* _EXERCISE MATERIALS_
- - - -

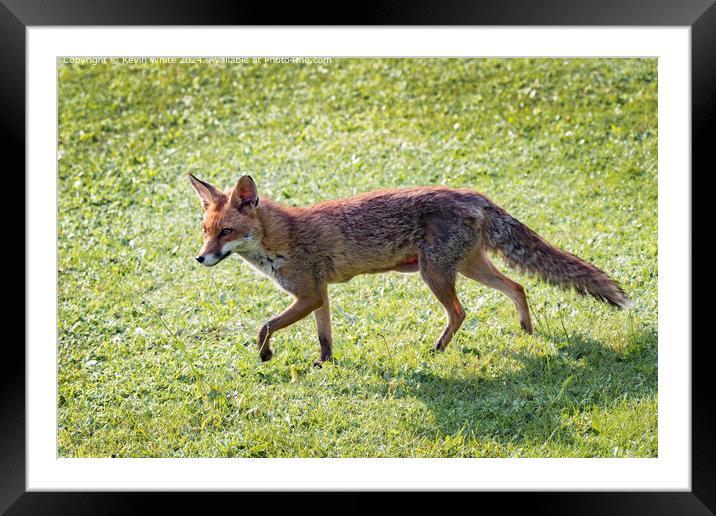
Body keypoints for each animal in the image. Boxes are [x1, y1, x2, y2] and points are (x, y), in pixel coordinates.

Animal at [187, 174, 628, 366]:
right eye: (206, 231)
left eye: (226, 232)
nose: (200, 259)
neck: (284, 238)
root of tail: (471, 193)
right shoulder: (320, 295)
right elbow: (324, 338)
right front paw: (324, 364)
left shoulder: (307, 294)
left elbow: (264, 325)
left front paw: (265, 355)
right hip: (470, 267)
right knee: (518, 287)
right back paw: (527, 332)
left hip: (435, 275)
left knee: (461, 312)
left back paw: (437, 349)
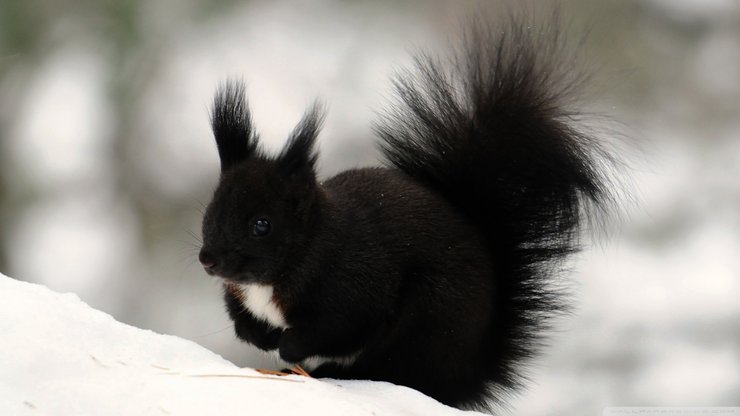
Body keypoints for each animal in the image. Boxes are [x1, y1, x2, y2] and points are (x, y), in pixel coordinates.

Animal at [199, 14, 616, 412]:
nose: (208, 260)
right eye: (210, 212)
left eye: (262, 225)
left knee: (395, 371)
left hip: (426, 323)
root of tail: (470, 374)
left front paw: (287, 346)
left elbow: (335, 329)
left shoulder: (355, 287)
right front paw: (258, 335)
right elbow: (242, 320)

- - - -

Scan the listing above, and wherever a line holds the string "right", copy that line.

right eye: (206, 231)
right shoulder: (320, 295)
right elbow: (324, 338)
right front paw: (324, 364)
right hip: (470, 267)
right knee: (518, 287)
right back paw: (527, 332)
right eye: (210, 212)
right front paw: (258, 335)
right elbow: (242, 320)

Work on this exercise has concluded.